The problem with tiff is that it does not support inter-component decorrelation in its baseline. There are some extensions (not very broadly supported) that allow storing other file compression formats (such as a complete JPEG2000 JP2 file, extension 0x8798), but it is not guaranteed that an standard decoder will process it correctly.

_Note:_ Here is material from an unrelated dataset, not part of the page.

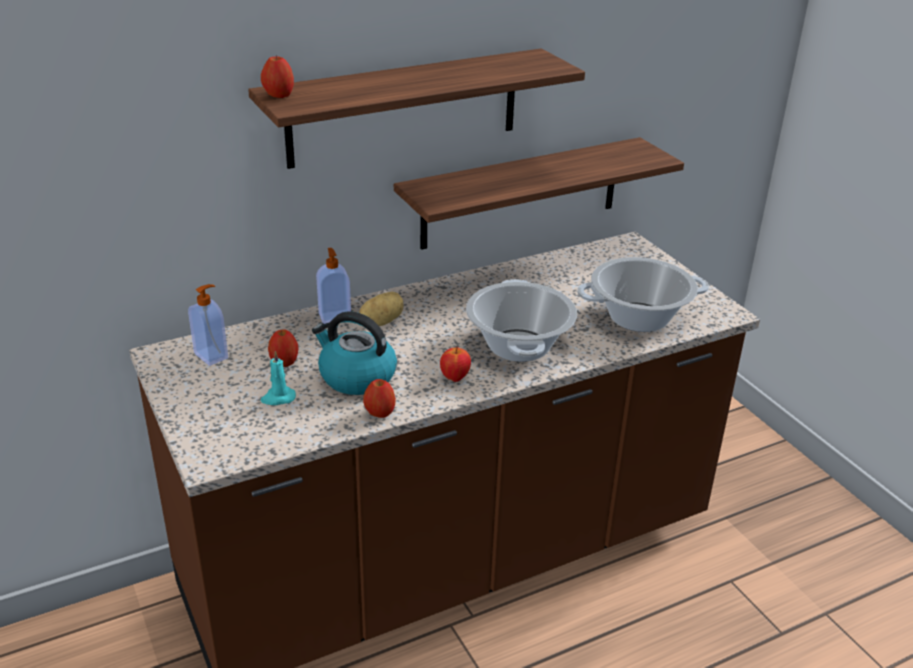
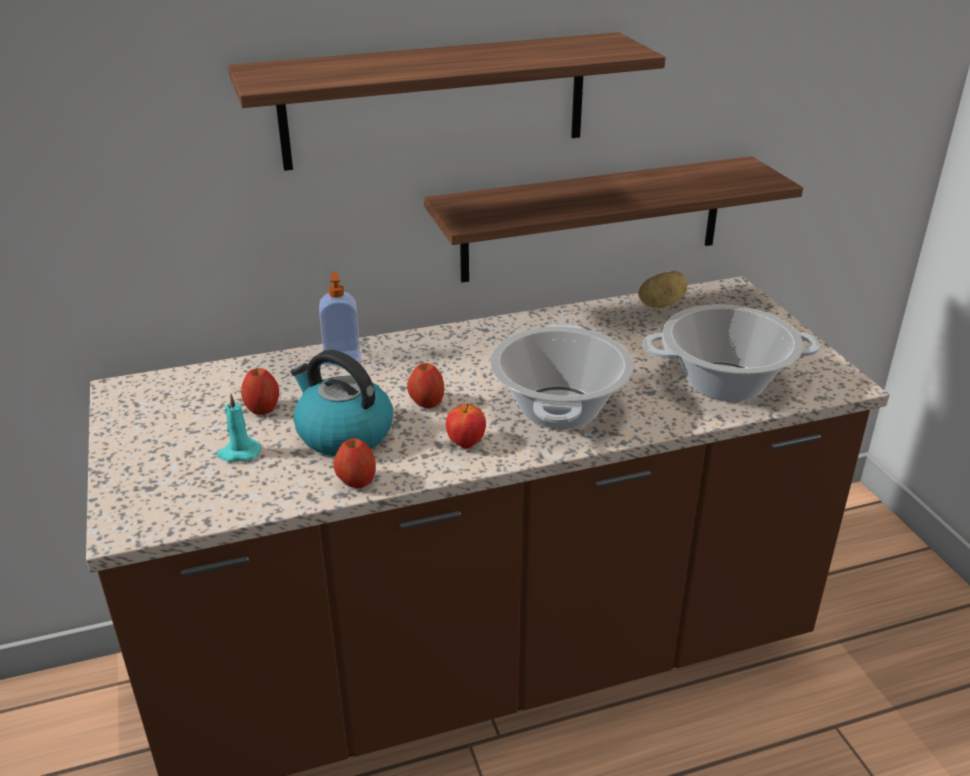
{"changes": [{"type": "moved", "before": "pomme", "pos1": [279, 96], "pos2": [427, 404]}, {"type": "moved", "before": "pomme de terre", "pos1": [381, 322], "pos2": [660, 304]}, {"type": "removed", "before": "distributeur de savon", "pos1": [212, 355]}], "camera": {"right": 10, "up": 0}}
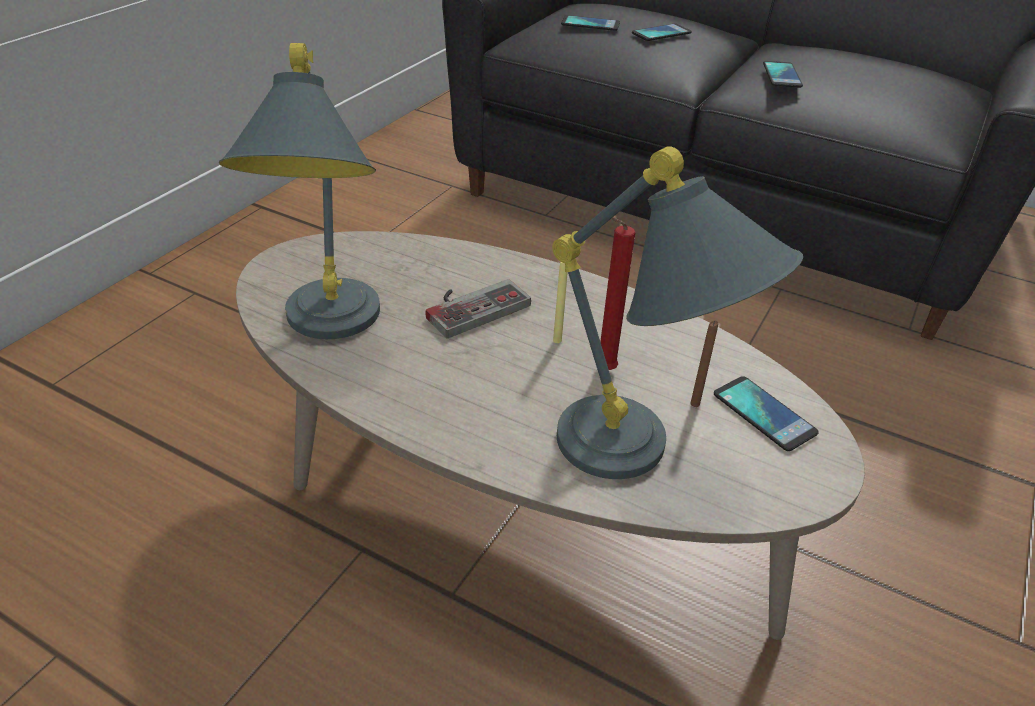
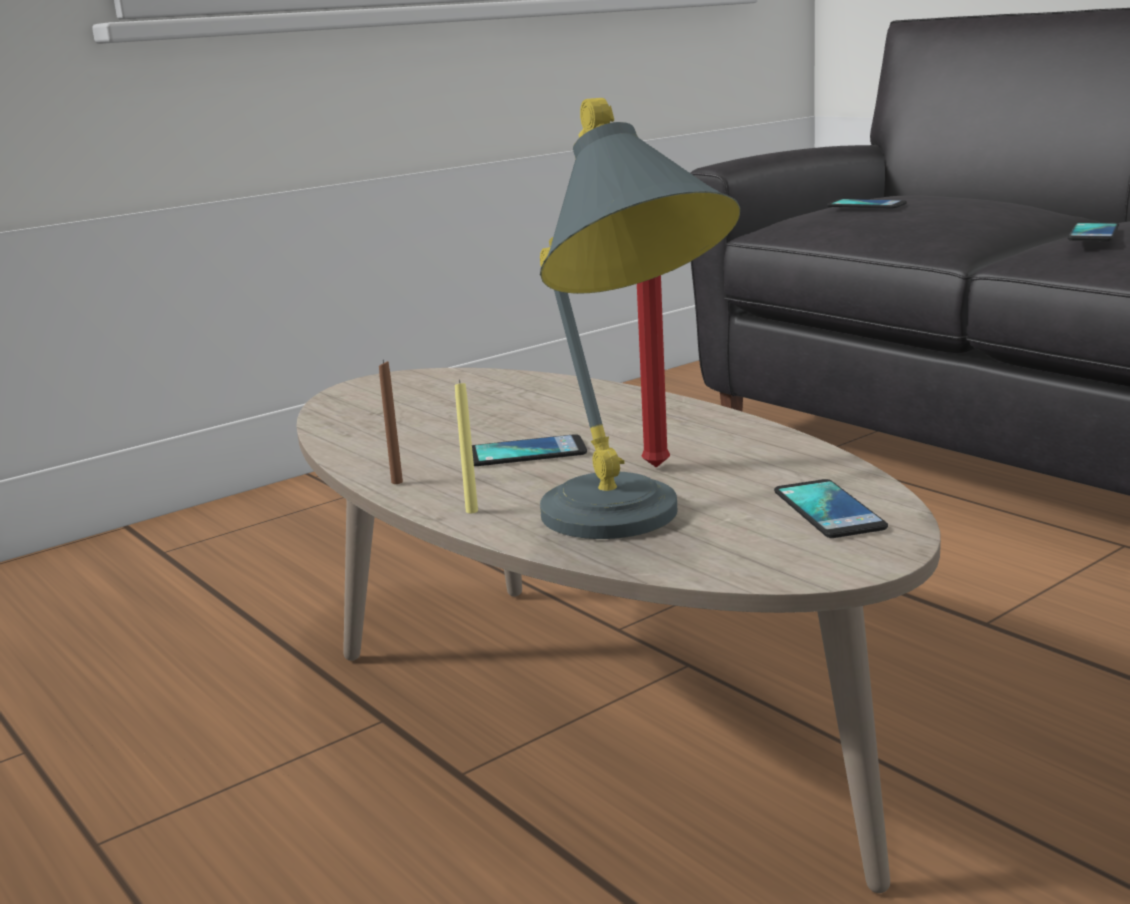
{"changes": [{"type": "moved", "before": "bougie (marron)", "pos1": [695, 404], "pos2": [397, 482]}, {"type": "moved", "before": "bougie (jaune)", "pos1": [557, 340], "pos2": [471, 511]}, {"type": "moved", "before": "téléphone", "pos1": [661, 33], "pos2": [527, 453]}, {"type": "removed", "before": "lampe de table (gris)", "pos1": [327, 333]}, {"type": "removed", "before": "manette", "pos1": [472, 305]}], "camera": {"right": 25, "up": -20}}
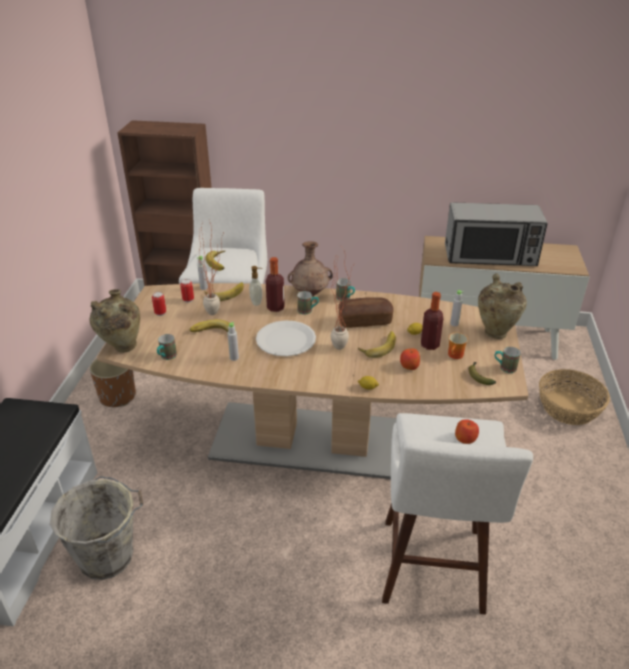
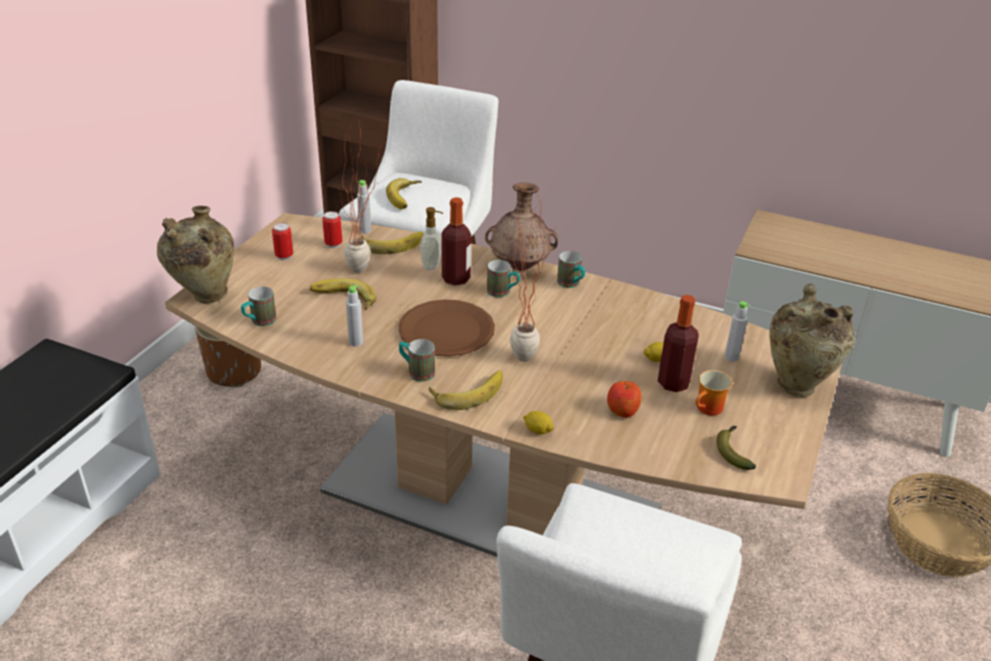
{"changes": [{"type": "recoloured", "before": "assiette (blanc)", "after": "assiette (marron)", "pos1": [286, 340], "pos2": [446, 331]}, {"type": "moved", "before": "mug", "pos1": [504, 367], "pos2": [416, 372]}, {"type": "moved", "before": "banane", "pos1": [378, 346], "pos2": [467, 391]}, {"type": "removed", "before": "seau (gris)", "pos1": [109, 556]}, {"type": "removed", "before": "pain", "pos1": [365, 321]}, {"type": "removed", "before": "micro-ondes", "pos1": [490, 256]}, {"type": "removed", "before": "pomme", "pos1": [465, 438]}], "camera": {"right": 15, "up": 0}}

If you can use any tool you want, close to optimal coding performance is probably obtained with a good spectral decorrelation transform (the KLT for lossy compression and the RKLT for lossless compression - see http://gici.uab.cat/GiciWebPage/downloads.php#spectral for a JAVA implementation of these transform) and then a good compression algorithm such as JPEG2000. On the other hand, this approach can be a bit complicated to implement and slow due to the KLT/RKLT transforms.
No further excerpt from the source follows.